Several people owned and lived in Höfði over the next 50 years, among them one of Iceland’s most revered poets and entrepreneurs, Einar Benediktsson. From 1938 to 1951 it housed the British Embassy which was moved, reportedly because the ambassador couldn’t live with The White Lady, the ghost of Höfði.
Reykjavík City then bought the house and it was restored in the 60s. Since 1968 it has served as the official reception facility for the city council.
A Ten-Day’s Notice That Shook the World
Höfði’s fame soared beyond Iceland in October 1986 when, with only 10 day’s notice, it became the site of an international political event that reshaped the world.
When US President Ronald Reagan and Soviet Premier Mikhail Gorbachev held their summit in Höfði in 1986, nothing much happened… or so we thought. However, it’s generally acknowledged that this meeting was the beginning of the end of The Cold War and the collapse of Communism in Europe.
Höfði has been and is closed to the public but I was curious to know whether it would be of interest to foreign visitors. My experience as a tourist guide has taught me that this house is much better known than we realise and it’s been rumoured that a wealthy Japanese businessman was so taken with it that he built an exact replica of Höfði in his homeland.
We managed to be let into Höfði and with us were four American guests on a short visit to Iceland.
The interior of the house is absolutely beautiful. The designers in charge of renovation and preservation have done a marvellous job. Tasteful colours, the old and new intermingling effortlessly and fantastic artwork by Icelandic artists of all generations adorn the walls and windowsills, enhancing the spirit of this old, historic house.

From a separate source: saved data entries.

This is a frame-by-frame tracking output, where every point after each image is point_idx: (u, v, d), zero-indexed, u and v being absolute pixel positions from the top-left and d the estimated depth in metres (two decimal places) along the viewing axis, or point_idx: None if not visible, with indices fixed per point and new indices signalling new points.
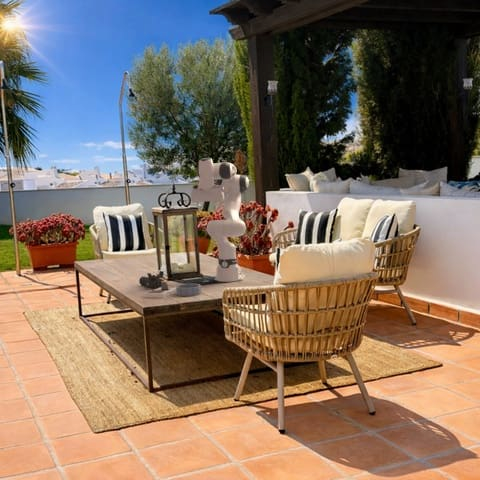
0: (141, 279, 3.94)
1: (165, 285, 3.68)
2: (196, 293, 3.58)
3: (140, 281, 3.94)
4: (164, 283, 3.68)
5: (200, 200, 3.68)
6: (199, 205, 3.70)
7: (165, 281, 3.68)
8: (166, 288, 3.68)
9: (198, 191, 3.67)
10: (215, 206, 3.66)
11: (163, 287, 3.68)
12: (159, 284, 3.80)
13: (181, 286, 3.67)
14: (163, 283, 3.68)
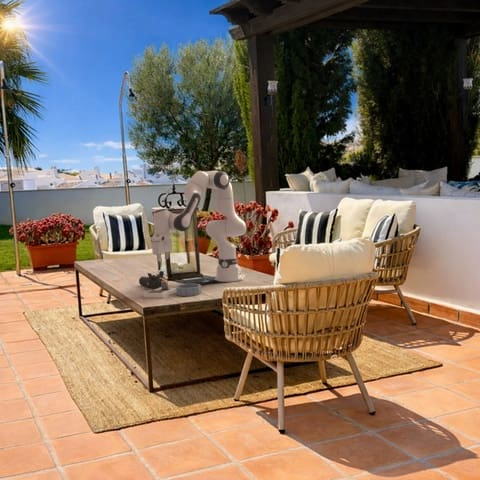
0: (141, 279, 3.94)
1: (165, 285, 3.68)
2: (196, 293, 3.58)
3: (140, 281, 3.94)
4: (164, 283, 3.68)
5: (162, 252, 3.63)
6: None
7: (165, 281, 3.68)
8: (166, 288, 3.68)
9: (162, 243, 3.62)
10: None
11: (163, 287, 3.68)
12: (159, 284, 3.80)
13: (181, 286, 3.67)
14: (163, 283, 3.68)
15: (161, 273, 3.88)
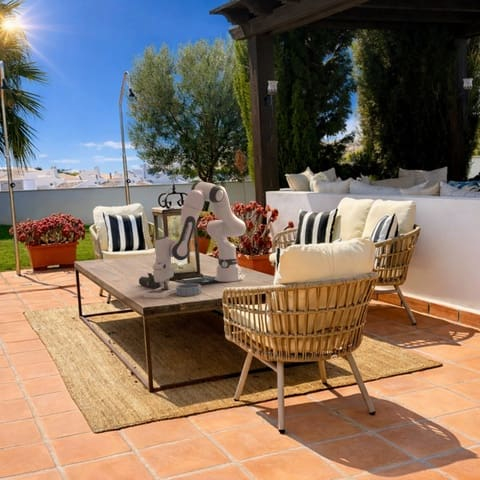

Having walked through the house from the basement to the top floor we all felt privileged for having been there and breathed in a rare chapter of history.
But what do the Americans think?
I asked the Mertz family from New Jersey, USA: Would Höfði House be of interest to visitors?
BARRY: Could be one of the most popular sites in Reykjavik.
FAYE: Providing everything is left intact, definitely.
SCOTT: No comment. (He might have a future in politics!)
MICHELLE: This house signifies peace and as such it’s of great interest to everyone.
Ronald Reagan has passed away now and although we could neither see his ghost, The White Lady, nor other resident phantoms on this bright summer day, we most certainly felt the peaceful spirit, the great soul and the undeniable historical significance of Höfði.
The question remains if the city will open the doors to guests or if the ghosts will continue to live peacefully in this beautiful White House in Reykjavík.
I like the idea of combining the two.